◆ **REQUEST**
Carry the linux-yocto mailing list reply about the drm/i915 reset -rt fix forward from its last sentence.

-- Start TEXT EXCERPT --

Re: [linux-yocto] [v6.1/standard/preempt-rt/x86] Add drm/i915 reset -rt fix

2023-12-06 Thread Bruce Ashfield
On Wed, Dec 6, 2023 at 9:15 PM Paul Gortmaker
 wrote:
>
> Bruce,
>
> This commit has lingered on a dead end branch in linux-stable-rt since August:
>
> linux-stable-rt$git branch --contains 1a80b572f783a
>   v6.1-rt-next
> linux-stable-rt$
>
> I will contact the maintainer, but the updates are pretty slow over there.
>
> Nothing wrong with the commit - in fact it is now upstream with just a
> trivial comment change added to it.
>
> https://git.kernel.org/pub/scm/linux/kernel/git/rt/linux-stable-rt.git/commit/?id=1a80b572f783a1
>
> https://git.kernel.org/pub/scm/linux/kernel/git/torvalds/linux.git/commit/?id=1e975e591a
>
> I put x86 in the Subject 'cause it will only be functional there, but it
> applies to v6.1/standard/preempt/base and so put it on one board or on
> all -rt boards ; whatver makes your maintenance life easier.
>
> It was added in v6.7 so I checked v6.5 and the -rt maintainer already
> added it there (832fa067488), so nothing to do on v6.5 (yay!)
>

I'll grab it for all of the 6.1 -rt branches, even if it really only will
be leveraged on the x86 BSPs.

-- End TEXT EXCERPT --
-- Start LISTED RECORDS --

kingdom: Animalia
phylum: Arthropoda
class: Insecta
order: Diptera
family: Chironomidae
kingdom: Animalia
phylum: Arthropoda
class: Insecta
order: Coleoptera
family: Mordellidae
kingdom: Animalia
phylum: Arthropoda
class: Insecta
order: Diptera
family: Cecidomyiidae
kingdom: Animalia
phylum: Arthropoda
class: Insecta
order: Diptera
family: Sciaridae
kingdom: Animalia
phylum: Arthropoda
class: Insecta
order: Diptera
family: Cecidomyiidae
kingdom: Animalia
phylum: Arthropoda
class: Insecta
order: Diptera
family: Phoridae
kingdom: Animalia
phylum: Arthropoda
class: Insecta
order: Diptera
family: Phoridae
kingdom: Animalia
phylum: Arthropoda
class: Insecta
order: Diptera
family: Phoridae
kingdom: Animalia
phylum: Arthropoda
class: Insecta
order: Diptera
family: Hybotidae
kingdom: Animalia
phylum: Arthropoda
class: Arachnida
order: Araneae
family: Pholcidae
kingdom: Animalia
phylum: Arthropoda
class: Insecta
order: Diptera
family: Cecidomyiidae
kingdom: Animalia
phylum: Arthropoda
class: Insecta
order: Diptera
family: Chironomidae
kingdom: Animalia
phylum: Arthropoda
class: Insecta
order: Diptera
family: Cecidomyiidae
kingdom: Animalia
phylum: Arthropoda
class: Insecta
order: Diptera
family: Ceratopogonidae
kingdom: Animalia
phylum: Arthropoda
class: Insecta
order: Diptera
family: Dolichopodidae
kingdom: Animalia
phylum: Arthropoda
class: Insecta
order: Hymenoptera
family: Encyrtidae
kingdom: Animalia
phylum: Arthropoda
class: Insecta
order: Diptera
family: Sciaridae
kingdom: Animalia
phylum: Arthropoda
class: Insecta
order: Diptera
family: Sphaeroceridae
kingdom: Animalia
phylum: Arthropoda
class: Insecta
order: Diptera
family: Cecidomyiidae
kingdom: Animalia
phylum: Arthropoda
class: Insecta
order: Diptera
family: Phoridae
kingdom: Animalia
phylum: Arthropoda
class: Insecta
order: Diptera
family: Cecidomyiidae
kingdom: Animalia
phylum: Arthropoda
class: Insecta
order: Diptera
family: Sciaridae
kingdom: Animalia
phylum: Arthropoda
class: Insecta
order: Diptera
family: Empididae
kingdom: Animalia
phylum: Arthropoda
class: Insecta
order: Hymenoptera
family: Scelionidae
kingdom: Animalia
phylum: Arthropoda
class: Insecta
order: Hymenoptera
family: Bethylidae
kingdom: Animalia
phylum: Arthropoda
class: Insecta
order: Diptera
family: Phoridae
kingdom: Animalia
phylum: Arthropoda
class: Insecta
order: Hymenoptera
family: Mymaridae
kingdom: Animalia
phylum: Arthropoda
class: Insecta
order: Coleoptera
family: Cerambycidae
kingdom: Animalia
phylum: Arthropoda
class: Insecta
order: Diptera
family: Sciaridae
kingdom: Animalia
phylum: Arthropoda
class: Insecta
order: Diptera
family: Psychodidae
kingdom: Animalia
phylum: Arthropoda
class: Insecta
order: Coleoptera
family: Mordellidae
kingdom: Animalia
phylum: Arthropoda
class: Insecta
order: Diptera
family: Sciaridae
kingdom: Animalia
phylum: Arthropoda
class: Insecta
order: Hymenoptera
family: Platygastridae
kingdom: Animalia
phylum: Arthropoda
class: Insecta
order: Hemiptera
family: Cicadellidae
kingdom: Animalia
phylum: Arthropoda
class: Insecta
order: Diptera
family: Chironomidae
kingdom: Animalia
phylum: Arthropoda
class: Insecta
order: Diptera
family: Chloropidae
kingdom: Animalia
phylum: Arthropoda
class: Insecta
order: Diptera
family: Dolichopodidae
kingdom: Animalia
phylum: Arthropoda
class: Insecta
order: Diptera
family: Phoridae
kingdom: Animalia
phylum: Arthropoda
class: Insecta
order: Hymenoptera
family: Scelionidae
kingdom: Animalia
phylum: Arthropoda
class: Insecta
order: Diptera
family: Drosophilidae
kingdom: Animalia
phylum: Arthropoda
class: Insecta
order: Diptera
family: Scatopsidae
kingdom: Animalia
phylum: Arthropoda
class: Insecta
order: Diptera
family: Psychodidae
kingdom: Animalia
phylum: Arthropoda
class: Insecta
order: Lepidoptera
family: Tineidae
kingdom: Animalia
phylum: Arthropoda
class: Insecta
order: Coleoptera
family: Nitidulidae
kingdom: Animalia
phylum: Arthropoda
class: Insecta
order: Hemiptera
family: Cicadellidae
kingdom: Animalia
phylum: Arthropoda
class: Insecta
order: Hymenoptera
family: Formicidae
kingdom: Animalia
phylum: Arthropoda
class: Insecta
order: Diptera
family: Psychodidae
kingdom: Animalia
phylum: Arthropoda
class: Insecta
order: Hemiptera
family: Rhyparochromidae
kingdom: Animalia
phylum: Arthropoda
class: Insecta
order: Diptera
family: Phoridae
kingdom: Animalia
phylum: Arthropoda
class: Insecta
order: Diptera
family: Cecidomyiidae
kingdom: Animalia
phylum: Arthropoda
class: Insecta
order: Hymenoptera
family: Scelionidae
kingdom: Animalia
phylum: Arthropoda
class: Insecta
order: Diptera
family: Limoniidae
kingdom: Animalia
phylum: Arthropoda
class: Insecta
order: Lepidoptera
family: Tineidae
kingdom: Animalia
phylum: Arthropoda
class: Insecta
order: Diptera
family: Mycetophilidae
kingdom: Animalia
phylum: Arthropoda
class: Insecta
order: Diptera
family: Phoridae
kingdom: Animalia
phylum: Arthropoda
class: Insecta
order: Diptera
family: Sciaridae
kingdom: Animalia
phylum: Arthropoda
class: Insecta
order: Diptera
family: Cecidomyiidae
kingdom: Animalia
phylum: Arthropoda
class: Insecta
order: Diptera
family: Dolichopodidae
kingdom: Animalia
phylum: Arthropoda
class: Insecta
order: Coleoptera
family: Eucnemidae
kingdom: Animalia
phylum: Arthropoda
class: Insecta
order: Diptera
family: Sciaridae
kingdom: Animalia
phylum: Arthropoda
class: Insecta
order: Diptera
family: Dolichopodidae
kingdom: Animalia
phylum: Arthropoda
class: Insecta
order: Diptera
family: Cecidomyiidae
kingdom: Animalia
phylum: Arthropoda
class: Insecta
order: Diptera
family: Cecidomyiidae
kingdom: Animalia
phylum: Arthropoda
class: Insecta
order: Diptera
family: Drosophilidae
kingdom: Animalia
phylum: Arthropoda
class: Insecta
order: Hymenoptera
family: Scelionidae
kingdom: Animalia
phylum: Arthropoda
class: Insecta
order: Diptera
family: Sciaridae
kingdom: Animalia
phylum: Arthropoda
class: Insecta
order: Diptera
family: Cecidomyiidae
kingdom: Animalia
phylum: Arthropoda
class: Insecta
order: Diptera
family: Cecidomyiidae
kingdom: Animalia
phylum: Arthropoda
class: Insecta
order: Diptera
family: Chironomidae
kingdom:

-- End LISTED RECORDS --

◆ **OUTPUT FOR THIS EXERCISE**
Bruce


> Thanks,
> Paul
> --
>
> From 1a80b572f783a15327663bf9e7d71163976e8d6a Mon Sep 17 00:00:00 2001
> From: Tvrtko Ursulin 
> Date: Fri, 18 Aug 2023 22:45:25 -0400
> Subject: [PATCH] drm/i915: Do not disable preemption for resets
>
> [commit 40cd2835ced288789a685aa4aa7bc04b492dcd45 in linux-rt-devel]
>
> Commit ade8a0f59844 ("drm/i915: Make all GPU resets atomic") added a
> preempt disable section over the hardware reset callback to prepare the
> driver for being able to reset from atomic contexts.
>
> In retrospect I can see that the work item at a time was about removing
> the struct mutex from the reset path. Code base also briefly entertained
> the idea of doing the reset under stop_machine in order to serialize
> userspace mmap and temporary glitch in the fence registers (see
> eb8d0f5af4ec ("drm/i915: Remove GPU reset dependence on struct_mutex"),
> but that never materialized and was soon removed in 2caffbf11762
> ("drm/i915: Revoke mmaps and prevent access to fence registers across
> reset") and replaced with a SRCU based solution.
>
> As such, as far as I can see, today we still have a requirement that
> resets must not sleep (invoked from submission tasklets), but no need to
> support invoking them from a truly atomic context.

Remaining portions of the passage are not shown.